Texte de lecture:
Enfin, il y a la question de l'ouverture des données au public, de plus en plus soucieux de comprendre comment il est soigné. Mathieu Escot, de l'UFC-Que choisir, auditionné dans le cadre du rapport de Corinne Bouchoux, relate par exemple sa difficulté à établir une carte des médecins qui pratiquent des dépassements d'honoraires, car le site de l'Assurance maladie ne propose qu'un agrégat illisible de données médecin par médecin. "Nous avons dû reconstituer la base par une procédure d'aspiration de données. L'opération, effectuée par un prestataire, a coûté 20.000 euros", témoigne ce défenseur du droit des consommateurs.

Consigne 1:
Modifiez, s'il vous plaît, le passage du texte sur l'ouverture des données qui commence par les mots contenant « Enfin, il y » et finit par « droit des consommateurs. » : remplacez-y « prestataire » par « sous-traitant ».
Consigne 2:
D'après le texte sur l'ouverture des données, combien a coûté la reconstitution de la base par aspiration de données ?
Consigne 3:
Les affirmations suivantes concordent-elles avec le texte sur l'ouverture des données ? Répondez par oui ou non, avec les mots décisifs du texte.
(a) Mathieu Escot a été entendu dans le cadre du rapport de Corinne Bouchoux.
(b) Le site de l'Assurance maladie fournit une carte des médecins pratiquant des dépassements d'honoraires.
(c) Le public cherche de plus en plus à comprendre comment il est soigné.
Le matériel qui suit n'est pas nécessaire.

Données extraites:
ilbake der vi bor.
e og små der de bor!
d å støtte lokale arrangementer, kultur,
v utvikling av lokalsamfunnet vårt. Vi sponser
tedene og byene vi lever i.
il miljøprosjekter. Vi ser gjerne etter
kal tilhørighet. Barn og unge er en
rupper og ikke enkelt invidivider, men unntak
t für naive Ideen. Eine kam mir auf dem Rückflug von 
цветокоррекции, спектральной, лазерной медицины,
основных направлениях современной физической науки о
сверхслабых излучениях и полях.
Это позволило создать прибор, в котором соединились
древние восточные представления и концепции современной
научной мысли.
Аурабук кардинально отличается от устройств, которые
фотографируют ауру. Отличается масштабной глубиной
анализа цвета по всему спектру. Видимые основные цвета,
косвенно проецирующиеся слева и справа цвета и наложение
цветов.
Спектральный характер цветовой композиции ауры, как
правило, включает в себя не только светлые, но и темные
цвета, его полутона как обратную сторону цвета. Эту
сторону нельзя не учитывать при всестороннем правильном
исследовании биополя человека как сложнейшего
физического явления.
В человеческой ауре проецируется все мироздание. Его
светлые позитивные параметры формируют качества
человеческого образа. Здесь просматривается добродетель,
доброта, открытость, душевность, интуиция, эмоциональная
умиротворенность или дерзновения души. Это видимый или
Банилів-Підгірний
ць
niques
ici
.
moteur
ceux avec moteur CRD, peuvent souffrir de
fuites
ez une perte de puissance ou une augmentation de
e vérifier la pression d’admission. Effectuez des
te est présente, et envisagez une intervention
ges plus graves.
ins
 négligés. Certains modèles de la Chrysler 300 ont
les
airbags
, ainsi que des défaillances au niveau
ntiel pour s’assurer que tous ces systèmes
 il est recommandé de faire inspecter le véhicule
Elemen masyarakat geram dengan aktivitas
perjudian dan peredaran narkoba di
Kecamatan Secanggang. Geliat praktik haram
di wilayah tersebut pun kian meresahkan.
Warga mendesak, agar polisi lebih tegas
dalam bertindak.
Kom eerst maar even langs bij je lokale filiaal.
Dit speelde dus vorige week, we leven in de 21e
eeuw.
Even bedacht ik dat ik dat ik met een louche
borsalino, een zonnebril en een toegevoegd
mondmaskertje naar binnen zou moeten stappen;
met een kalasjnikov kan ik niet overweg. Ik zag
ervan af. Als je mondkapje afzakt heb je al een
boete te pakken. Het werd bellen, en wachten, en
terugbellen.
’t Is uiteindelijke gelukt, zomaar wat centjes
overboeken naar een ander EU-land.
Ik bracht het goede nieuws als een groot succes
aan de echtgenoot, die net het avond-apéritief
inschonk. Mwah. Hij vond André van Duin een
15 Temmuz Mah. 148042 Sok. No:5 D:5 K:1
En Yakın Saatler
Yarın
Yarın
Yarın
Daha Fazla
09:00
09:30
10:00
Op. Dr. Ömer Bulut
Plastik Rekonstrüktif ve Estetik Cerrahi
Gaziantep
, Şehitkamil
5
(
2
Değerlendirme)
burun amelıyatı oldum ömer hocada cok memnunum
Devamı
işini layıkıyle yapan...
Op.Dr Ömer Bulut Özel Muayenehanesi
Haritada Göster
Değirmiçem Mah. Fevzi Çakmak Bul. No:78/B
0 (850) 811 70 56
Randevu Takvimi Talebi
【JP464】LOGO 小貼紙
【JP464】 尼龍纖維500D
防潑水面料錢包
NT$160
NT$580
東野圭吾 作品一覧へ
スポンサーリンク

Réponse finale 1:
Enfin, il y a la question de l'ouverture des données au public, de plus en plus soucieux de comprendre comment il est soigné. Mathieu Escot, de l'UFC-Que choisir, auditionné dans le cadre du rapport de Corinne Bouchoux, relate par exemple sa difficulté à établir une carte des médecins qui pratiquent des dépassements d'honoraires, car le site de l'Assurance maladie ne propose qu'un agrégat illisible de données médecin par médecin. "Nous avons dû reconstituer la base par une procédure d'aspiration de données. L'opération, effectuée par un sous-traitant, a coûté 20.000 euros", témoigne ce défenseur du droit des consommateurs.

Réponse finale 2:
L'opération a coûté 20.000 euros.

Réponse finale 3:
(a) Oui : « auditionné dans le cadre du rapport de Corinne Bouchoux ».
(b) Non : « ne propose qu'un agrégat illisible de données médecin par médecin ».
(c) Oui : « de plus en plus soucieux de comprendre comment il est soigné ».